A Metro train pulls into the McPherson Square station in this file photo. (John McDonnell/The Washington Post)

The salaries of Metro’s top executives remained largely unchanged for this year, although some new hires and promotions raised the total payroll slightly for the leadership group.

Richard Sarles, the general manager of Metro, is the highest-paid executive at the agency, earning $350,000 a year. The board of directors recently extended his contract by two years, through January 2016, and gave him a raise that will bring his annual salary to $366,000 starting next year.

The second-highest-paid executive at Metro is Rob Troup, who was promoted earlier this year to become deputy general manager of operations. He makes $265,000 a year. Sarles also recently promoted Ron Pavlik, a deputy chief in the Metro Transit Police department, to replace the departing chief, Michael Taborn. Pavlik is paid $185,000 a year.

The Washington Post requested the salary information, which shows that the average salary for the top 16 people on Metro’s executive team is $198,700.

Metro has about 12,000 employees and has been on a hiring spree over the past year as it gears up to open the Silver Line in Northern Virginia. It is the No. 2 rail system in the country, based on the number of passenger trips on an average weekday — about 750,000.

The salaries of Metro’s executives.

Metro is in talks this summer with its largest union — Amalgamated Transit Union Local 689 — to negotiate a new contract. Although Metro’s top bosses didn’t receive major raises, some union leaders have expressed concerns about how much the executives are paid. They worry that management wants to cut employees’ pay, pensions and health-care benefits.

Sarles and the agency’s board of directors have said they would not approve pay increases after the union won a retroactive, three-year pay raise of about 9 percent that was dispersed in 2011. (The pay raise was awarded in 3 percent increments for 2009, 2010 and 2011.)

As the agency’s pension costs have grown, Metro officials have talked about having employees make contributions to their pension plans, which are fully funded by the agency.
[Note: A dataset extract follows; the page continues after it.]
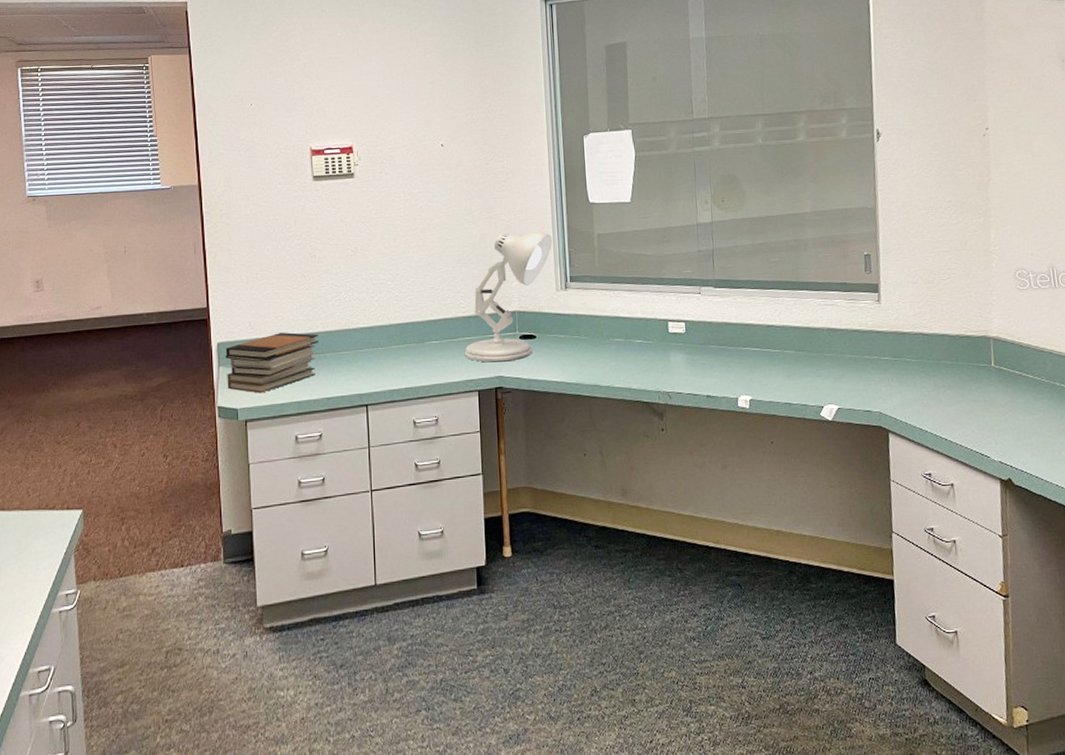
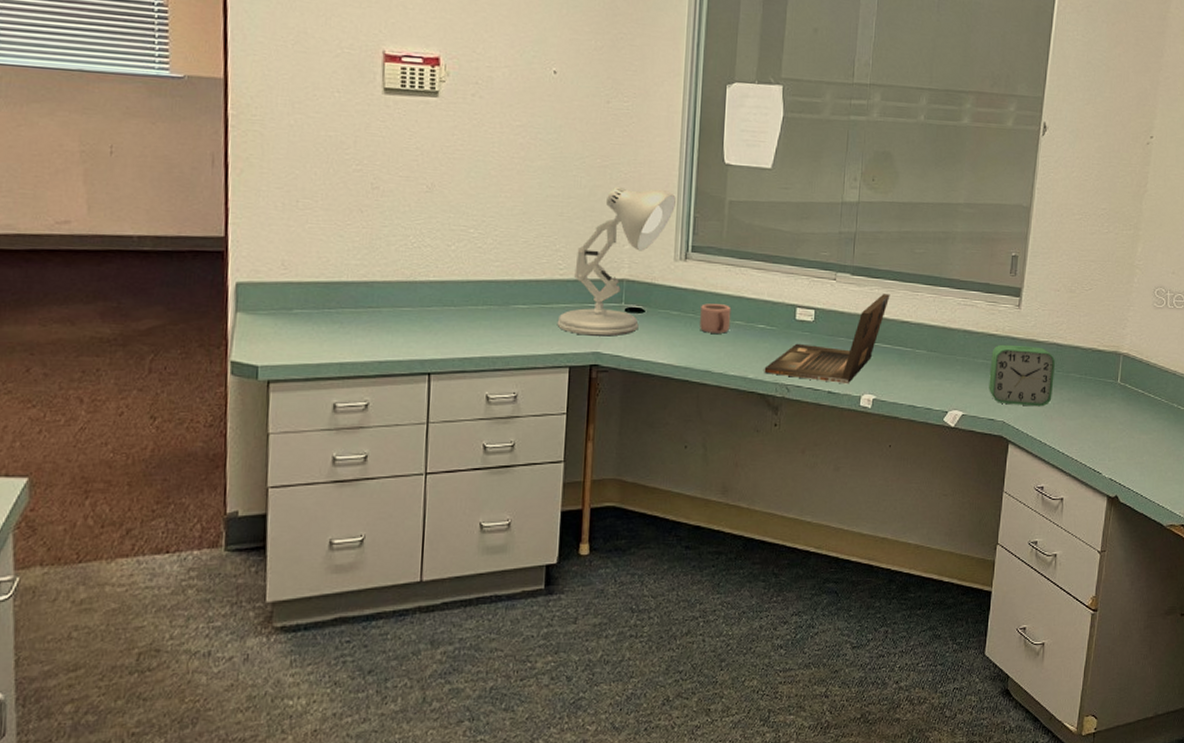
book stack: present [226,332,318,393] -> none [245,277,374,349]
mug: none [584,325,612,351] -> present [700,303,732,334]
laptop: none [646,302,753,388] -> present [764,294,890,385]
alarm clock: none [858,338,926,396] -> present [989,344,1056,407]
Jackie Jeter, the president of Local 689, said her group is frustrated because Metro often “touts its high compensation and good benefits to attract new hires.”

“But at the same token they are also trying to cut those very things,” she said. “It leaves a sour taste in your mouth.”

Managers at hiring firms said that as the national economy has faltered in recent years and transit agencies have struggled to deal with funding, many transit employees have not received pay raises. Systems in cities such as Atlanta have laid off employees as they cut service.

“It’s a real challenge these days and many factors are at play,” said Alan Fromowitz, a principal at Heidrick & Struggles, an executive search and consulting agency. “Unions want additional benefits. Transit agencies are facing huge funding pressures with the downturn in the economy and significant infrastructure investments are necessary for repairs and maintenance. All this while trying to provide the same level of service.”

At Metro’s helm, Sarles is among the highest-paid executives running a major transit agency in the United States, according to employment recruiters and officials at other subway systems.

Sarles makes more than New York’s subway and bus systems chief, who received $296,000 in 2012. And he is paid more than the top executives in Philadelphia ($260,000), Boston ($220,000) and Chicago ($202,000).

An engineer, Sarles came to Metro with 40 years of transit experience. He worked at Amtrak and ran New Jersey’s transit authority. He was hired at Metro in 2010 as interim general manager and became the permanent general manager in January 2011.

He was brought in after the fatal Red Line crash in 2009 to rebuild the Metrorail system and improve the agency’s safety record.

Last year, Sarles did not accept a bonus the board offered him. Five of his top executives received a combined total of $25,000 bonuses based on “business plan results,” said Dan Stessel, a Metro spokesman.

The bonuses come as Metro often has had troubles delivering consistent, reliable service. Riders also said they often don’t get accurate, timely information from Metro when there are problems or delays.

Stessel said Sarles “has not indicated” whether he will give bonuses this year to his top executives.